‘Holistic’ Data Science Needed to Achieve Scientific Breakthroughs

David Blei

Born from a marriage of statistics and computer science, data science is used widely today in government, business and technology. But for data science to be effectively used in different kinds of scientific research, data scientists must take a holistic view that fuses statistical and computational skills with human judgment, argues Data Science Institute member and Columbia professor David Blei in the Aug. 7 issue of the Proceedings of the National Academy of Sciences. Blei co-authored the paper with University of California at Irvine professor Padhraic Smyth.

In modern research, many scientists cannot fully take advantage of their new data. Scientists face computational challenges — such as how to negotiate massive data sets and complex metadata — as well as statistical challenges — how to interpret the rich interactions of related variables and the rigors of high-dimensional statistics. Other problems, moreover, involve human judgment and interpretation. It’s no easy task for scientists to select the right model for their research, or to identify causality from empirical data, or to meet the semi-daunting scientific goals of data exploration and interpretation.  These challenges offer data scientists the opportunity to “catalyze” or redefine their field.

And to help scientists address these problems, data scientists must holistically “integrate research that crosses the statistical, computational and human boundaries.” Blei, a member of the Data Science Institute at Columbia University with appointments in Columbia Engineering and the Faculty of Arts and Sciences, elaborates further on this holistic view in a recent Q&A with Inside Big Data, a publication of The Association of Computing Machinery.

Data scientists must also master tasks beyond their traditional training. In this sense, data science must be more than high-dimensional statistics merged with computational thinking. Rather, the data scientist must weave those disciplines into a larger conceptual and ethical framework.

“Holistic data science,” the authors offer in their summation, “requires that we understand the context of data, appreciate the responsibilities involved in using private and public data, and clearly communicate what a dataset can and cannot tell us about the world.”

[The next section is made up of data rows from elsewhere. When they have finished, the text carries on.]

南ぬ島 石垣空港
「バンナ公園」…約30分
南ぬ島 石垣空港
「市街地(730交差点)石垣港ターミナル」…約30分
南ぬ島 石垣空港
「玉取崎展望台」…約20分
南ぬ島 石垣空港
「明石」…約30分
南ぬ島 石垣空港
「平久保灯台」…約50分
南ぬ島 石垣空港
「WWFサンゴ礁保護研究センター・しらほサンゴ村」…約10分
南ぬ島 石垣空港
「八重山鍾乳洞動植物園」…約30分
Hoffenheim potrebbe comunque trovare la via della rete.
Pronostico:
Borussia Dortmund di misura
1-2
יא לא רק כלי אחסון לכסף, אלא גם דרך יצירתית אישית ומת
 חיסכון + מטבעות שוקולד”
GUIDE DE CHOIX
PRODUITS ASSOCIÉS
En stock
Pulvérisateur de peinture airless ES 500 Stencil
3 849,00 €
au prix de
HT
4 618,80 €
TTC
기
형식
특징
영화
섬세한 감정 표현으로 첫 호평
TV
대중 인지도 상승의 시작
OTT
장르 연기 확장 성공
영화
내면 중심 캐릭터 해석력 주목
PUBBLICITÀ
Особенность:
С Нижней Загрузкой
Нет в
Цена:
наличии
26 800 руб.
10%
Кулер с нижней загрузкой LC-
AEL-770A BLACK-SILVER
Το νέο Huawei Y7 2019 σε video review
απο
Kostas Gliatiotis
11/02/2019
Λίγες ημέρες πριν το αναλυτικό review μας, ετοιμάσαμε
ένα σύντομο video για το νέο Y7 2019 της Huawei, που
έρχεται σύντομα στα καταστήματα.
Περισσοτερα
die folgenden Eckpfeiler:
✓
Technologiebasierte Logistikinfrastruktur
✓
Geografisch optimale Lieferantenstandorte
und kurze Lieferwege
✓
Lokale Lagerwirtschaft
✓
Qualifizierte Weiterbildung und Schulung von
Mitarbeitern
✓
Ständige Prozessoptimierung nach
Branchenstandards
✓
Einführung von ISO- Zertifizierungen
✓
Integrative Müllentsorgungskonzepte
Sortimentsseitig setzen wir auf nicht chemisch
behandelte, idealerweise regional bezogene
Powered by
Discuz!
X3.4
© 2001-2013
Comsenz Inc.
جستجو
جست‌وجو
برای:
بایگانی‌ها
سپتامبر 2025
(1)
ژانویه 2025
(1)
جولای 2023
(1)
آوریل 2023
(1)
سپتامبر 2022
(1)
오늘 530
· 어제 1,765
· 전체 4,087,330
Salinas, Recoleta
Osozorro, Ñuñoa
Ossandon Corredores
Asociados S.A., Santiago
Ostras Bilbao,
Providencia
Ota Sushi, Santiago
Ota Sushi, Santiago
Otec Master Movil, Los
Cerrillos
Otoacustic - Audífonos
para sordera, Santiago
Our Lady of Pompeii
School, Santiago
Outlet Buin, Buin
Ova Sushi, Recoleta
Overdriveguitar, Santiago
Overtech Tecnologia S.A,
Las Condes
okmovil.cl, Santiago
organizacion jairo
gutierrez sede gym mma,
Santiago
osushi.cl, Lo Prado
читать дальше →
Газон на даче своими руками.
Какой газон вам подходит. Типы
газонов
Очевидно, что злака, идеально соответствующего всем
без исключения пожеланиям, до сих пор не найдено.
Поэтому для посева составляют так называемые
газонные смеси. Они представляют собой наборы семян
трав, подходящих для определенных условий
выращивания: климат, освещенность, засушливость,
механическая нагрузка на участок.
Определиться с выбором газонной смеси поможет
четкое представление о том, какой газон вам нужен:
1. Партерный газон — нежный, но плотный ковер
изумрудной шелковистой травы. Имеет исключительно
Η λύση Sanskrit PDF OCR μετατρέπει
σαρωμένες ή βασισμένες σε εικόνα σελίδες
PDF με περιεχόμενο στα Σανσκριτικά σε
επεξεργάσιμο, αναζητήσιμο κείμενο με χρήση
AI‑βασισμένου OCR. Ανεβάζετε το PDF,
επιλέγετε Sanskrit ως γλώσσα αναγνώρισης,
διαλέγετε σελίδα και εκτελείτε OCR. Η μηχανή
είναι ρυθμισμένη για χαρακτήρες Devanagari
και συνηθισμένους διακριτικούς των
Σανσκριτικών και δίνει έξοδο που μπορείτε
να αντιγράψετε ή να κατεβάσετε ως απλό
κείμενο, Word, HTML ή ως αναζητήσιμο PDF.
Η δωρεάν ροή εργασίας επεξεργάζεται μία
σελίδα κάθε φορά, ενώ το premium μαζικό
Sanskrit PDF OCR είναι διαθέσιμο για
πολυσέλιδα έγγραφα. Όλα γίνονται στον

Jeannette Wing, Avanessians Director of the Data Science Institute at Columbia University, says that Professor Blei’s article is a clear, emphatic argument for how data science can better serve scientists. “Adding the human element to the marriage of statistical thinking and computational thinking,” adds Wing, “helps define the emerging field of data science, thus framing how scientists can use data science to solve vexing societal problems.”